Y a-t-il des clés de réussite d’une communauté ?

Créer une communauté, ce n’est pas tout, faut-il encore la faire vivre. Et ça ne va pas se faire tout seul !  Tout comme il n’y a pas de définition claire sur ce qu’est une communauté, il n’y a pas non plus de clés universelles de réussite. Ces clés dépendent notamment du type de communauté mise en place.

Certains facteurs communs sont nécessaires la création et la pérennisation des différentes communautés :

  • Les membres partagent un sentiment d’appartenance favorisé par la définition de règles de vie communes ;
  • Une fois que les membres se reconnaissent dans les valeurs et les objectifs d’une communauté, il est nécessaire de connecter toutes ces énergies ensemble ;
  • Les membres font et apprennent des choses ensemble, c’est uniquement à partir de cette étape que l’on crée véritablement une communauté, et non un réseau.
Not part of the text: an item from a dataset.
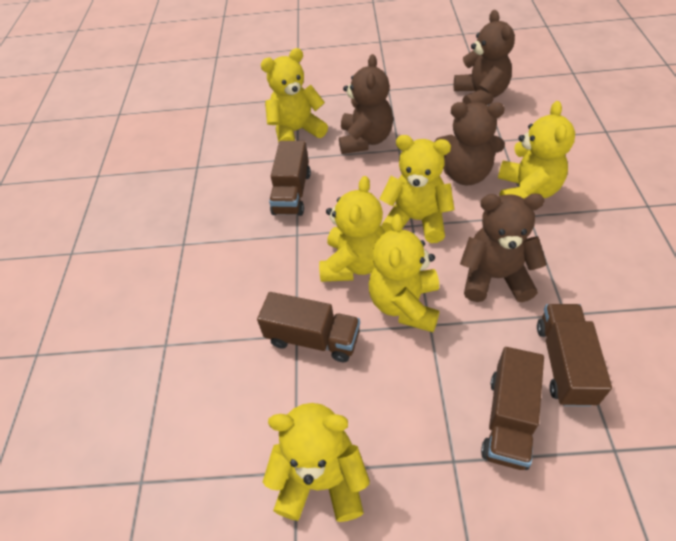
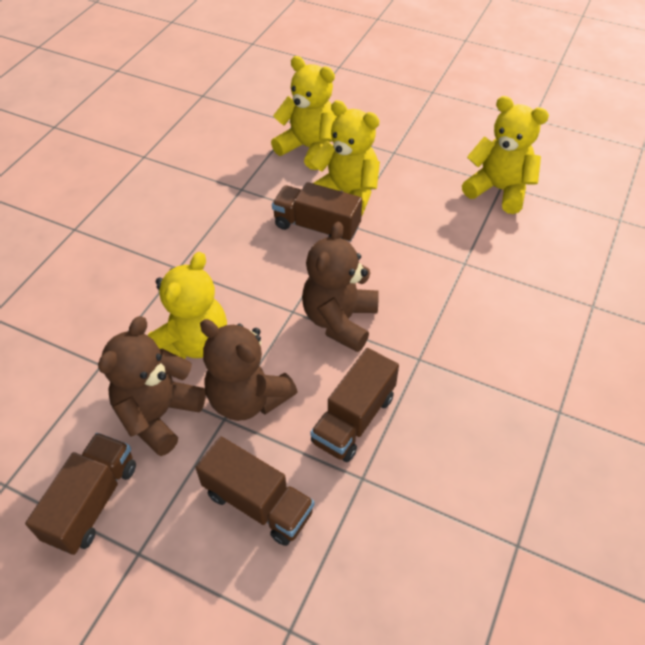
brown teddy bear: 4 -> 3
yellow teddy bear: 6 -> 4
D’autres facteurs seront plus spécifiques aux types de communautés. Dans le cas des communautés de pratique, qui nous intéressent plus particulièrement, on trouve [5] :

  • Le degré de formalisme institutionnel de la communauté de pratique qui peut aider à justifier le temps que les professionnels consacrent à la communauté.
  • L’allocation de temps pour soutenir une animation de qualité pour permettre de développer le sentiment d’appartenance, le réflexe de suivre les activités de la communauté de pratique et maintenir l’intérêt des membres.
  • L’allocation de temps reconnu dans la tâche des membres pour leur participation à la communauté de pratique afin qu’ils puissent réaliser des apprentissages significatifs.
  • Un leadership collaboratif affirmé et des communications harmonisées auprès de chaque organisation et devraient pour faire ressortir les performances des communautés
  • Une reconnaissance de la participation par les organisations pour inciter leurs professionnels à participer en réduisant les barrières et en valorisant les apprentissages réalisés.
  • Le soutien à la formation des animateurs et membres pour fonctionner en communauté de pratique.
  • La possibilité à la communauté de s’auto-organiser.
  • Une valeur ajoutée directement perçue par les membres de partager leurs expériences, idées, connaissances.

 

Pour en savoir plus

[1] Hillery G., Definitions of Community: areas of agreement, Rural Sociology, 20, 111-123, 1955

[2] Hagenmüller, B., Organiser une communauté d’action, conférence-article pour le CNAM, 2013

[3] Wenger E., Communities of practice : Learning, meaning, and identity. Cambridge university press, 1998

[4]  Davel E. et Tremblay D.-G., Formation et apprentissage organisationnel : La vitalité de la pratique, chapitre 4, Presses de l’Université du Québec, 2011

[5] La communauté de pratique un outil pertinent : résumé des connaissances adaptées au contexte de la santé publique, Institut National de Santé Publique du Québec, 2018.